* YOUR ASSIGNMENT: Print the listing below word for word, leaving out the pictures.

(RECORDS PROVIDED begins)

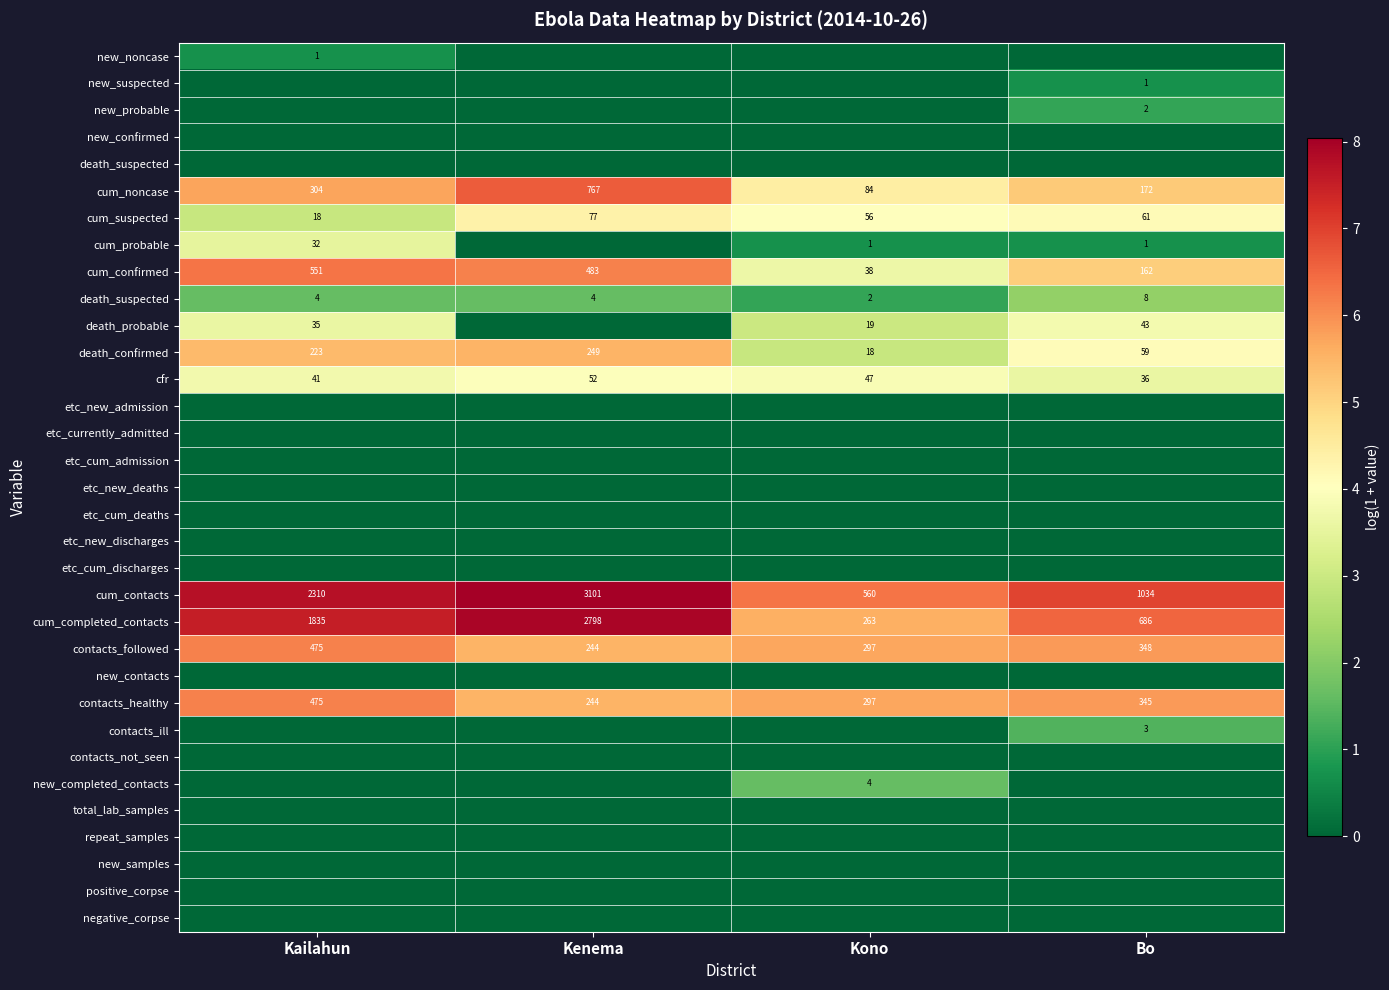

At how many categories does at least one series exceed 2?

4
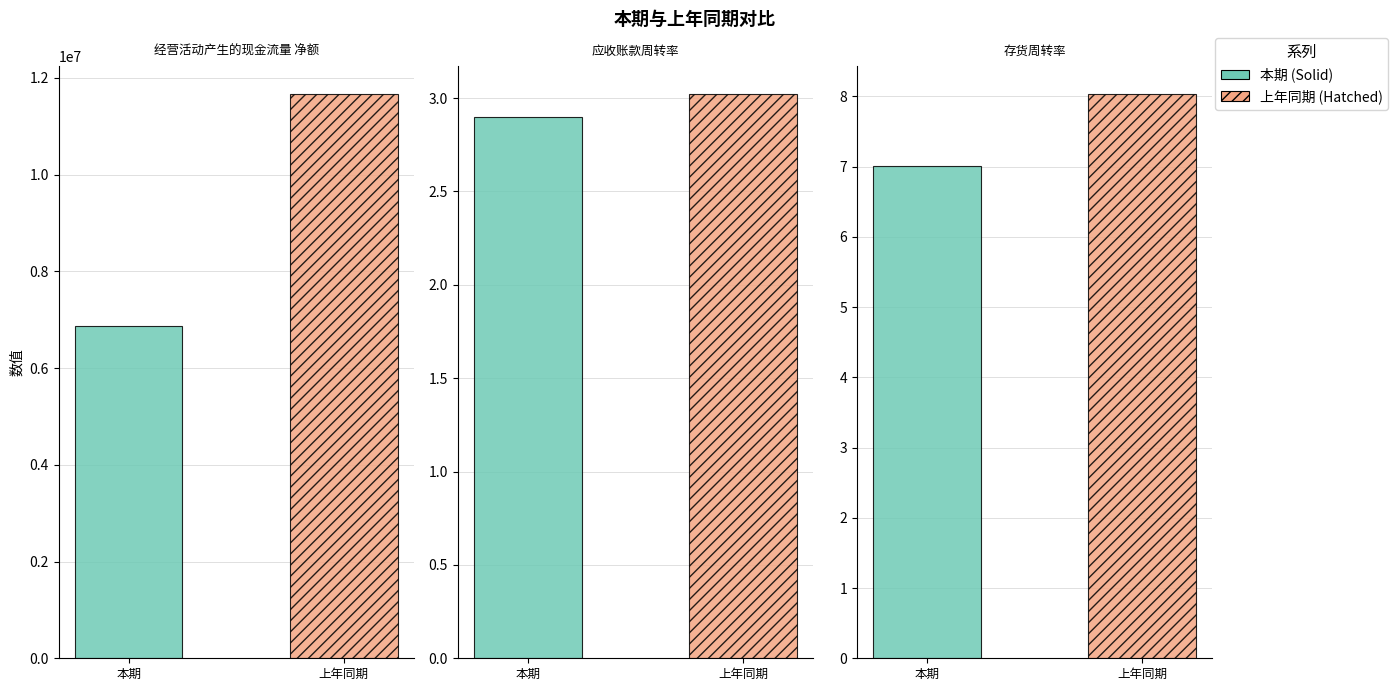

Which category has the lowest value in the 本期 series?

应收账款周转率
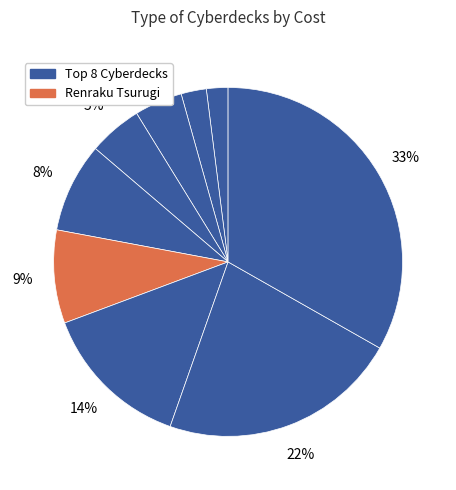

How many slices are in this pie chart?

9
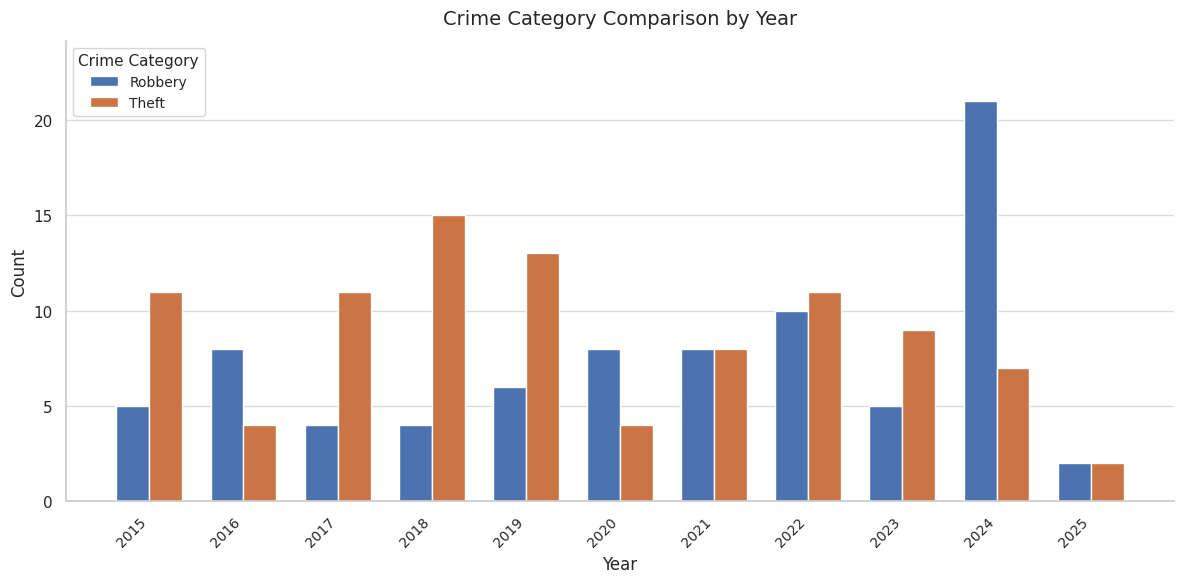

True or false: Theft has a value of 1 at 2025.

False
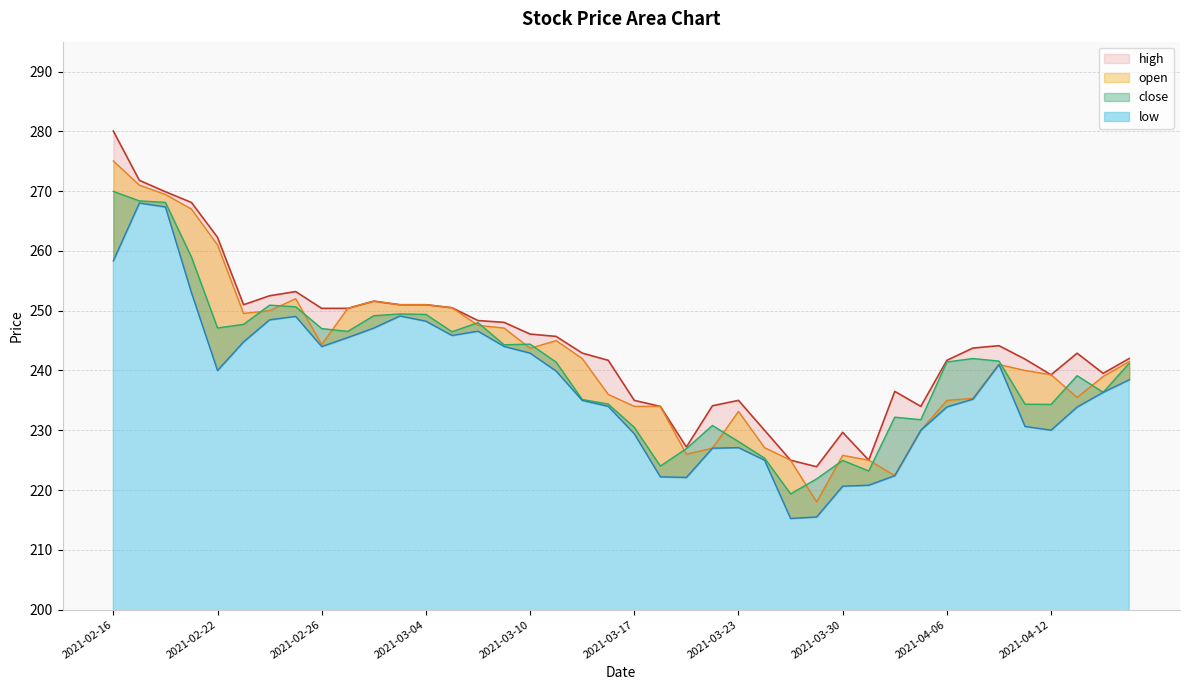

What position from the left is 2021-03-09?

16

(RECORDS PROVIDED ends)

* OUTPUT OF THE TASK:
At how many categories does at least one series exceed 2?

4

Which category has the lowest value in the 本期 series?

应收账款周转率

How many slices are in this pie chart?

9

True or false: Theft has a value of 1 at 2025.

False

What position from the left is 2021-03-09?

16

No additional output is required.